While many of Jane Austen's novels subtly and comically criticize a woman's dependence upon marriage as a means of social standing and economic security, she nevertheless ends her novels with the heroine(s) getting married. Thus, it sometimes appears that she is yet complacent with her Tory society.
Another common criticism of Jane Austen is her acceptance of the class structure in her society; like the Bennet family of her novel Pride and Prejudice, she lived on the fringes of upper-class British society. But in this mentioned novel, Austen satirizes the patriarchal society in which she lived. For example, Austen sets her plot around the Bennet girls' urgency to find husbands because if their father were to die, the estate would go to their cousin, the superficial and irritating clergyman, Mr. Collins. But, when Mr. Collins proposes marriage to his cousin, Elizabeth Bennet, she refuses him despite her mother's pleas to be practical. Then, Collins turns around and marries her friend Charlotte, instead, proving his superficiality and hopes of inheriting the estate. Later, however, sisters of Elizabeth marry and she marries Mr. Darcy, a very wealthy gentleman. And, through the character of Mr. Darcy, Austen satirizes the supercilious wealthy gentleman even though she does have her heroine Elizabeth finally succumb to his better qualities and marry him.
Still, at the end of her novel, Jane Austen dramatizes this pragmatic desire of Elizabeth to find a husband that yet conflicts with her idealism and romanticism, implying that it may not be possible
to reconcile her independence and naturalness with Mr. Darcy's conservatism and conventionalty.

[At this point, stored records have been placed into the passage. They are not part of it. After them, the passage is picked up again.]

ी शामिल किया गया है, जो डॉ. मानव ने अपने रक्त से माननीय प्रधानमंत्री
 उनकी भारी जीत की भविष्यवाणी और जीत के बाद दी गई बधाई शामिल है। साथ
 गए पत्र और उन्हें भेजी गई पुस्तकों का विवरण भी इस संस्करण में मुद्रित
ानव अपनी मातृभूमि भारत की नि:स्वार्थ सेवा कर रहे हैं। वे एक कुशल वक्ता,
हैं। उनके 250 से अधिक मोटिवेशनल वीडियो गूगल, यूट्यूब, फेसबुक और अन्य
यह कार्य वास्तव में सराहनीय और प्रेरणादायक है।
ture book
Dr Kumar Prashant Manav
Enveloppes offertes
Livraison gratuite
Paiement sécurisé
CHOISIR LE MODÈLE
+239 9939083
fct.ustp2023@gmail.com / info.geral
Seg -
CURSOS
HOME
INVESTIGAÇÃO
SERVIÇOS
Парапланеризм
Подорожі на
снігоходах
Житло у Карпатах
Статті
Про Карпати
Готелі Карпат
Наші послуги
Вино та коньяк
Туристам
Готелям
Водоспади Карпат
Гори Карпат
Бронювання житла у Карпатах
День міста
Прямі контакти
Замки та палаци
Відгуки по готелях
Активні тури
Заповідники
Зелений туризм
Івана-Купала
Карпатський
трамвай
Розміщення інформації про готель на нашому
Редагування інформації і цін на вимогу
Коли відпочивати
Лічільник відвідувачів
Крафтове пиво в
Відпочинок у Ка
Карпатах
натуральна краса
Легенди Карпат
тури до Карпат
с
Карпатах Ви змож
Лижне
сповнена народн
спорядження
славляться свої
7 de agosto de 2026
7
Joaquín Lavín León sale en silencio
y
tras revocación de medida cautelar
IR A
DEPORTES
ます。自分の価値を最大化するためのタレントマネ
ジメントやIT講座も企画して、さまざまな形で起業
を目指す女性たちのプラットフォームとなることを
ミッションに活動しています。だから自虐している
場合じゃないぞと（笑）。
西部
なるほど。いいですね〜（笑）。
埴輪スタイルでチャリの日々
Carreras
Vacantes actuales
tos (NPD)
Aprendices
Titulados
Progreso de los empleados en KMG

While critics complain that Austen has "Tory sympathies" and complacency with her society, Arthur Kettle dismisses Austen's complacency pointing to her affect upon subsequent authors:
....after Jane Austen, the great novels of the nineteenth century are all, in their different ways, novels of revolt. The task of the novelist was yhe same as it has always been--to achieve realism (with whatever innovations of form and structure their needs must discover) the truth about life as it faced them. But to do this, to cut through the sholw complex structure of inhumanity and false feeling that ate into the consciousness world; it was necessary to become a rebel...The great novelists were rebels and the measure of their greatness is found in the last analysis to correspond with the degree and the consistency of their rebellion. It was not always a conscious intellectualized rebellion...very seldom was it based on anything like a sociological analysis. It was, rather, a rebellion of the spirit, of the total consciousness, and it was only indirectly reflected in the lives the writers led.